The recent arrival of six Chinese super trawlers in Liberia, capable of capturing 12,000 tons of fish — more than twice the country’s sustainable catch — highlights the growing problem of what to do about the growing presence of China’s distant fishing fleet operating off the coast of West Africa.
For years, Chinese trawlers in Ghana, Nigeria and elsewhere in the region have taken advantage of poor governance, corruption and the inability of these governments to enforce fishing regulations. Today, the Chinese vessels largely operate beyond government control, prompting an increasingly serious environmental crisis brought on from over-fishing that also endangers local coastal communities who depend on these waters for their livelihoods.
What, if anything, can be done to rein in China’s distant fishing fleet operating off the coast of West Africa?
Two guests join Eric & Cobus this week to explore that question: Mark Godfrey closely follows China’s distant fishing fleet as a contributing editor for the industry publication Seafood Source and explains how Chinese government subsidies play a critical role in this crisis. Then, the Executive Director of the Accra-based sustainable fisheries NGO Hen Mpoano, Kofi Agbogah, joins the discussion to talk about how the Chinese fleet benefits from the lack of any meaningful enforcement of Ghana’s fishing laws.
- Seafood Source: Chinese overfishing threatens development of West African fishing sector by Mark Godfrey
- Environmental Justice Foundation: Liberian Fishing Communities Threatened by Chinese Supertrawlers
- BBC News: Is China’s fishing fleet taking all of West Africa’s fish? by Paul Adams
About Mark Godfrey and Kofi Agbogah:
Mark Godfrey is an Irish journalist covering the agriculture and fisheries sectors in Asia, with a focus on China.

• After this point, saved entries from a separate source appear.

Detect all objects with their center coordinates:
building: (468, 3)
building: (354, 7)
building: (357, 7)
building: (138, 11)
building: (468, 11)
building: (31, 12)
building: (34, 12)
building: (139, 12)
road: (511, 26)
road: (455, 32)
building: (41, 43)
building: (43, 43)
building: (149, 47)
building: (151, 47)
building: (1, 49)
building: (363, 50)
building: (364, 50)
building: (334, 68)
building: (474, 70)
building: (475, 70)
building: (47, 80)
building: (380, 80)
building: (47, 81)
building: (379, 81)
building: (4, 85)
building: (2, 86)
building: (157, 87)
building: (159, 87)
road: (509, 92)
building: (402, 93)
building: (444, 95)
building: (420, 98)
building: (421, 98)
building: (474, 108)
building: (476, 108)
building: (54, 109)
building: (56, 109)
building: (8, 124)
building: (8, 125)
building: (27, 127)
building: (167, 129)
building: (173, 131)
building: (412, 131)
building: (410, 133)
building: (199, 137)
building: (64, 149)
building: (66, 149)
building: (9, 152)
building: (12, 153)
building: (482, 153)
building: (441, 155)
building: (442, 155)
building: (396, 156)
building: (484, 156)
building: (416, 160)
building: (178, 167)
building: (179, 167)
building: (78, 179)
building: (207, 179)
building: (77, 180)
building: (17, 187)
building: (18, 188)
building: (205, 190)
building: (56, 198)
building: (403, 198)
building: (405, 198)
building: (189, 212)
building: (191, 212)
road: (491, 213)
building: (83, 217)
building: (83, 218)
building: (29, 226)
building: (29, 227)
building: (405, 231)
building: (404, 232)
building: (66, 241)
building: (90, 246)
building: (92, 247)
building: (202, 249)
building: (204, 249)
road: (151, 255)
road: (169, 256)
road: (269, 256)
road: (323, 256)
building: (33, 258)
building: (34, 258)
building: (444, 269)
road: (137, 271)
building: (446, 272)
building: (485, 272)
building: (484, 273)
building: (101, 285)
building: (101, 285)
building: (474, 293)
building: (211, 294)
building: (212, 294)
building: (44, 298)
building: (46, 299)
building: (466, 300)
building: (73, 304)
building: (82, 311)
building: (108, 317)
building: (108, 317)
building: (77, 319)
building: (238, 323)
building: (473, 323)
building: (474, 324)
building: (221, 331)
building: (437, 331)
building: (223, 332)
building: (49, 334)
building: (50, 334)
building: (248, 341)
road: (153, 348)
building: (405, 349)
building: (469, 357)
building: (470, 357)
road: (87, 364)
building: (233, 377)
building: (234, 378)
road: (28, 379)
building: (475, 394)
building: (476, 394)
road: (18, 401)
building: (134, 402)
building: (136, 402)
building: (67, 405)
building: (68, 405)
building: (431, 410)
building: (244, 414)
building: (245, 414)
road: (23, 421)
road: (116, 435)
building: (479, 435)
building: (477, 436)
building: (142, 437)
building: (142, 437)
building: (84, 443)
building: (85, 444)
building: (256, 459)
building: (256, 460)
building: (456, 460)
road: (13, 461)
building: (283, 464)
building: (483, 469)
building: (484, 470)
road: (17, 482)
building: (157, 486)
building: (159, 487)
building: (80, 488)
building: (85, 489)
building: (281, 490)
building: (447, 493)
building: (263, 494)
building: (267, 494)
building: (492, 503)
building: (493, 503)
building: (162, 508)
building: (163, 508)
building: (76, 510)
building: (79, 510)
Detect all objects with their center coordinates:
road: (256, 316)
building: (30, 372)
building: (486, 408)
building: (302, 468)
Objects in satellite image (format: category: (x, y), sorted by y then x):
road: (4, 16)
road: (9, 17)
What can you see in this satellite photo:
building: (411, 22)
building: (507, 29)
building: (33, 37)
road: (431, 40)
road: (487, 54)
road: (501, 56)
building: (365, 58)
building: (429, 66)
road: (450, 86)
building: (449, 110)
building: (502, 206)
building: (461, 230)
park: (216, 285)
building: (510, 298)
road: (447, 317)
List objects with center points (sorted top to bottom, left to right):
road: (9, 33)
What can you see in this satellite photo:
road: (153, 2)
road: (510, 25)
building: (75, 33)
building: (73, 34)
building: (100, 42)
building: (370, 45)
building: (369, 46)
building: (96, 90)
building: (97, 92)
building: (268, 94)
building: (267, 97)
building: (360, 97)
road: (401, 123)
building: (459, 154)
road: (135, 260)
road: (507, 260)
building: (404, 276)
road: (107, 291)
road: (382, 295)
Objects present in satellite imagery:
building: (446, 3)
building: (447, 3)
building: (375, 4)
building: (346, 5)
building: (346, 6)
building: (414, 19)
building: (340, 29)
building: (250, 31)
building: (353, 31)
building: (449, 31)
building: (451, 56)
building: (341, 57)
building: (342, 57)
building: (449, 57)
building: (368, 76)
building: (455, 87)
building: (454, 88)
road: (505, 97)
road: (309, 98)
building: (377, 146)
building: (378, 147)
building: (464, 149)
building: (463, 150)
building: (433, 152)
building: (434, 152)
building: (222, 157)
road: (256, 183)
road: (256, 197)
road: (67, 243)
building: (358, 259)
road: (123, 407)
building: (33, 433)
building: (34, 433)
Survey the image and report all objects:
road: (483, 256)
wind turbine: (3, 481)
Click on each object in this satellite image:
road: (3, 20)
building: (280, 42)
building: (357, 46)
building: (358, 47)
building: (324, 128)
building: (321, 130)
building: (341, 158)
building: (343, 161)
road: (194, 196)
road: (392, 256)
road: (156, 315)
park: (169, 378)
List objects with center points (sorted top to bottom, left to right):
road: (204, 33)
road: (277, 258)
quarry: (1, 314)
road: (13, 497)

Proficient in Mandarin, he has frequently traveled across China’s fisheries and aquaculture regions and learned the inner workings of China’s corporate world during a nearly three-year stint at the Financial Times’ “China Confidential” publication. He has also reported widely across Southeast Asia and the former Soviet Union. He has educational certificates in agriculture and food science, as well as Mandarin.
Kofi Agbogah has over 25 years experience working as a scientist in research, development management, consultancy and teaching. His experience covers water sciences and fisheries, waste management, coastal resources and -. He has been in the leadership – managing the – USAID-funded Integrated Coastal and Fisheries Governance (ICFG) Initiative in the Western Region of Ghana. In the last 4 years, he has worked towards policy shift and behavior change in fisheries and coastal zone governance. Kofi is the Director of Hɛn Mpoano.